_SET TASK_.
Collect each line of the entries that contains the string "typical", copying every such line in full. Only matches in the same case count.

_GIVEN DATA_.
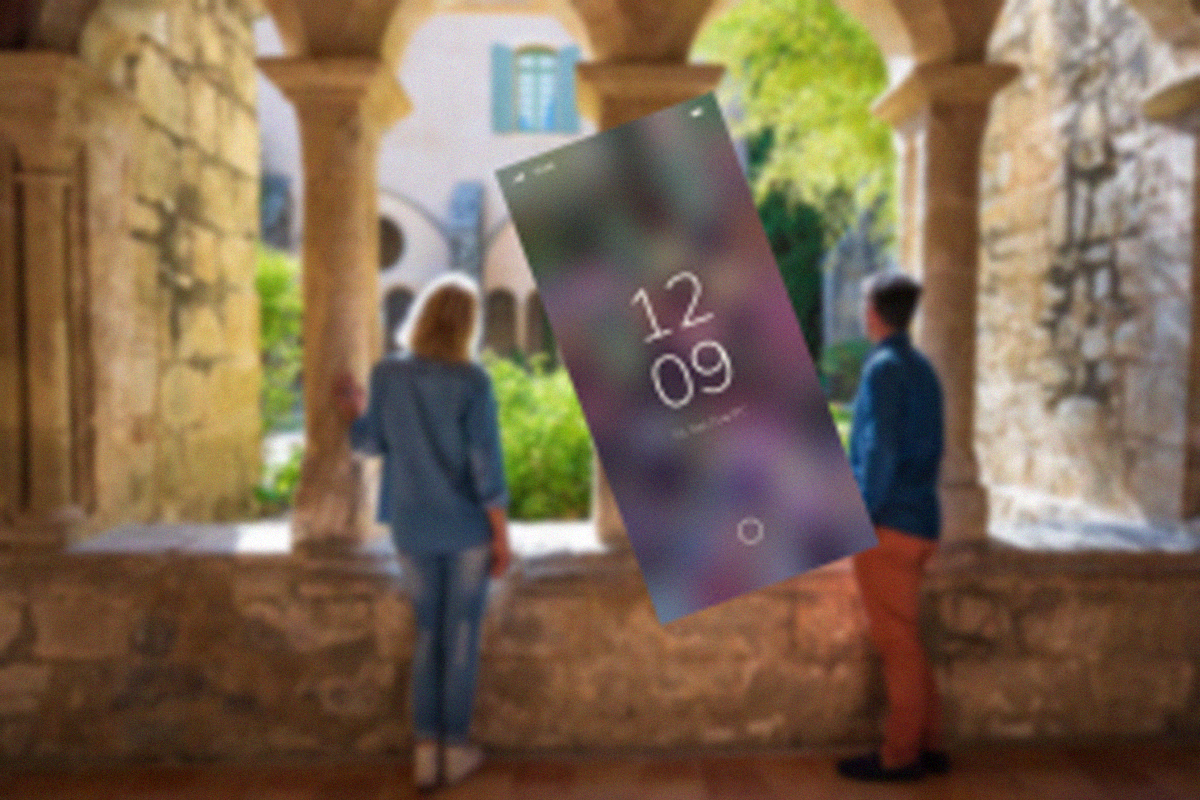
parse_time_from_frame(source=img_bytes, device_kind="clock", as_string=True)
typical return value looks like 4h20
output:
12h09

---

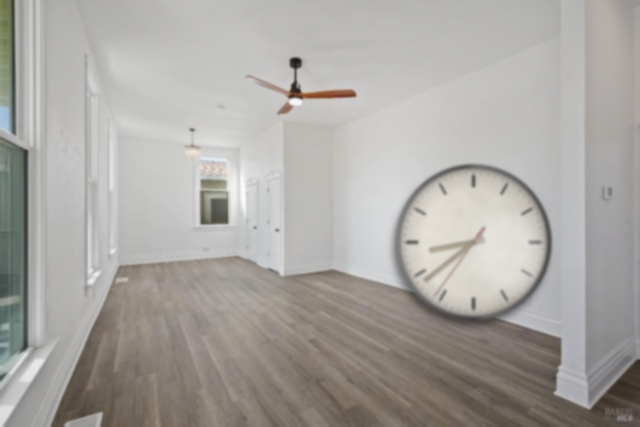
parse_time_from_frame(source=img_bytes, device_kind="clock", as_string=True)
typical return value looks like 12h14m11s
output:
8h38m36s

_THE SOLUTION_.
typical return value looks like 4h20
typical return value looks like 12h14m11s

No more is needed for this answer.